Last year was the first in which U.S. consumers spent more to access the internet than they did to watch TV and video. And the second shoe will drop in 2017 when advertisers will spend more on the internet than on TV, professional services firm PwC projects today in its 17th annual 5-year Global Entertainment and Media Outlook.
The report sees total domestic spending for entertainment and media rising about 3.6% per year to $720.4 billion in 2020 from nearly $603.0 billion last year.
The internet will drive this growth. Spending to connect to the web will increase about 7.2% a year to $181.7 billion in 2020 from $128.5 billion last year. Ad sales will rise 9.4% a year to $93.5 billion from $59.6 billion.
Spending for cable and satellite TV will be relatively flat with price increases making up for a decline in households: PwC sees total spending increasing to $102.3 billion from $101.1 billion.

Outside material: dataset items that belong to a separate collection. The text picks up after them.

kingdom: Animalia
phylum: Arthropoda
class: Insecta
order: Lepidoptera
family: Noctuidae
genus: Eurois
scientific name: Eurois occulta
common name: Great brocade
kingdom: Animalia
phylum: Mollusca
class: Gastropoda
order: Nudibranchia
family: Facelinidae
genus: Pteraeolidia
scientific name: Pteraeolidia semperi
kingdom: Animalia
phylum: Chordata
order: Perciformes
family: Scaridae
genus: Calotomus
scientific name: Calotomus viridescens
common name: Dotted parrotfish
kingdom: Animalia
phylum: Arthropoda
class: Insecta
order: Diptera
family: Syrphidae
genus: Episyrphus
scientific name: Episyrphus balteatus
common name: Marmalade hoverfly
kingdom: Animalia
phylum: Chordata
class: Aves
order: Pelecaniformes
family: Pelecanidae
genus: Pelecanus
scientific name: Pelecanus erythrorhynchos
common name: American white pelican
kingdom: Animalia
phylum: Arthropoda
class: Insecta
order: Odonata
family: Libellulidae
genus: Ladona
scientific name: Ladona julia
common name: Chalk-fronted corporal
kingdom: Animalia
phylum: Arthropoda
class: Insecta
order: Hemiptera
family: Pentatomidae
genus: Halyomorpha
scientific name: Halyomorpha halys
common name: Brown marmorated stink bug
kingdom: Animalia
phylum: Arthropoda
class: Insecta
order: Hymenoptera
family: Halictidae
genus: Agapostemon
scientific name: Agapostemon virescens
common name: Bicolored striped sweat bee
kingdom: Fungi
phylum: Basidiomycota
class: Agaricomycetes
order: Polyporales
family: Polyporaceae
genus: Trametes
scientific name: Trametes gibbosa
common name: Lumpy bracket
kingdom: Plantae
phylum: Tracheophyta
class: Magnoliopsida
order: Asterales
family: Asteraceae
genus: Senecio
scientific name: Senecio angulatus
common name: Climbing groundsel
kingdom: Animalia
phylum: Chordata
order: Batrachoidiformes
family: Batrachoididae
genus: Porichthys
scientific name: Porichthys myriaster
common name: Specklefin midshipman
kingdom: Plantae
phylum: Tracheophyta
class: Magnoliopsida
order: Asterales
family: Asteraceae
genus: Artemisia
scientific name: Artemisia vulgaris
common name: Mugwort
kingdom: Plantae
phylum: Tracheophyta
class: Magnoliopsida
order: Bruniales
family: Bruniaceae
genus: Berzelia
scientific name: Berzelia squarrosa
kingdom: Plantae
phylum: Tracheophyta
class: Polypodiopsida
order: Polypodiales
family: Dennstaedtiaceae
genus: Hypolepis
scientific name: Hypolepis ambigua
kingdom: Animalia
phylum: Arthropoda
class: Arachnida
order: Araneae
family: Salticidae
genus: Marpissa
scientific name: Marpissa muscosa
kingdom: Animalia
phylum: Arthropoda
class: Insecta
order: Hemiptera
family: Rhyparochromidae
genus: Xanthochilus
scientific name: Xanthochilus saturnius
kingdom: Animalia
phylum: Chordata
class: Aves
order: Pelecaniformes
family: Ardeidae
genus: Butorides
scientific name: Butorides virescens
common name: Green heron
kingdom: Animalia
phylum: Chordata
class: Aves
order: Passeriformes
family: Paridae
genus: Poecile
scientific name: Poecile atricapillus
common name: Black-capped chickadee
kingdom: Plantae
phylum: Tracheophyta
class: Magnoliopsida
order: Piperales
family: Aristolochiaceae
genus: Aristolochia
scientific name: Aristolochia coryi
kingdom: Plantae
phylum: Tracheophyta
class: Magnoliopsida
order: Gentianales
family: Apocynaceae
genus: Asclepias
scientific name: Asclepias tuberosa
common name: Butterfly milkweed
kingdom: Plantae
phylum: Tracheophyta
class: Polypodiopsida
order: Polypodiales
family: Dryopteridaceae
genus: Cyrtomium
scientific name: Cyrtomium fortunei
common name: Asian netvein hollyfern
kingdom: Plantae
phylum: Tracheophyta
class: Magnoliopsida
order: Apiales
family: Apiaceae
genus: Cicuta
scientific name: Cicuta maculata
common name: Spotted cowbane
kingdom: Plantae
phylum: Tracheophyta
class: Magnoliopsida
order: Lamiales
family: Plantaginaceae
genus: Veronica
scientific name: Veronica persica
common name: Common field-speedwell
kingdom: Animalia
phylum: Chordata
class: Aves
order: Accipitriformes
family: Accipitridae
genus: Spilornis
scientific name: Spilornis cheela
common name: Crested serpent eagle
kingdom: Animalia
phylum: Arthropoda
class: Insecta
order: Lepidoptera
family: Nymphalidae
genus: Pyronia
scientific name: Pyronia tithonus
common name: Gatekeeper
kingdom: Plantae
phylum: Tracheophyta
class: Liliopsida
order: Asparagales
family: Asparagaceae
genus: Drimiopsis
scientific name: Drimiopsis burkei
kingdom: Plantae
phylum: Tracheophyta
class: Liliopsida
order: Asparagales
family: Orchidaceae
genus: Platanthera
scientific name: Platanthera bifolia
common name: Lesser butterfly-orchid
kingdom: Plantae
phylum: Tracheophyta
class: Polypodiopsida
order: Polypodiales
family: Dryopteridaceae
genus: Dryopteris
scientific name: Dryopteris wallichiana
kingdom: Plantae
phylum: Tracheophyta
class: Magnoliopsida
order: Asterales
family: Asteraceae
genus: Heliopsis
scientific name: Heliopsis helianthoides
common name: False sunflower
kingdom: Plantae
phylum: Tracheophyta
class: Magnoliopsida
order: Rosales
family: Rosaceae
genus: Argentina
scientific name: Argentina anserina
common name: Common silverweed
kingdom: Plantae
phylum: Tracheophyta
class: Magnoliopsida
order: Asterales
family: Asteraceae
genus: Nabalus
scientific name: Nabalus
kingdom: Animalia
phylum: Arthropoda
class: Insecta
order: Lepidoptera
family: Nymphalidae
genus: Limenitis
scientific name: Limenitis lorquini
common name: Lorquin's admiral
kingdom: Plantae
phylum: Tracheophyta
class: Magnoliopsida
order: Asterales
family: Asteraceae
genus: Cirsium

The number of households with cable subscriptions will fall by about 500,000 from 53.3 million at the end of 2015. Satellite will drop to 32.5 million from 33.9 million.
But spending on Netflix, Amazon Prime, Hulu and other so-called over-the-top streaming services will increase about 10.1% a year to $10.4 billion.
When you throw in all sources of TV and video spending — including rentals and purchases — the total will increase about 0.4% a year to $122.1 billion.
Meanwhile, TV ad sales will improve about 3.2% a year to $81.7 billion.
As for the movie business, domestic box office sales will decline about 3.8% this year to $9.94 billion, but then consistently grow to set new records in 2018, 2019, and 2010. Over the five-year period, ticket spending will rise about 1.2% a year to nearly $11.0 billion in 2020.
PwC predicts that admissions will grow to 1.22 billion from 1.17 billion last year, while the average outlay for a ticket rises about 0.5% a year to $9.02.
Alternative cinema content including concerts, plays, and sports will generate $1 billion in 2019.
Movie theater ads also will help, growing 1.6% a year to $908 million in 2020.
In other media, the report shows a surprising pick up in music sales. It will rise about 3.5% a year to $18.0 billion in 2020 from $15.2 billion in 2015.
No such luck for newspapers. It’s the only business in the industry that will see sales shrink, by an average of 2.9% a year to $27 billion from $31.3 billion.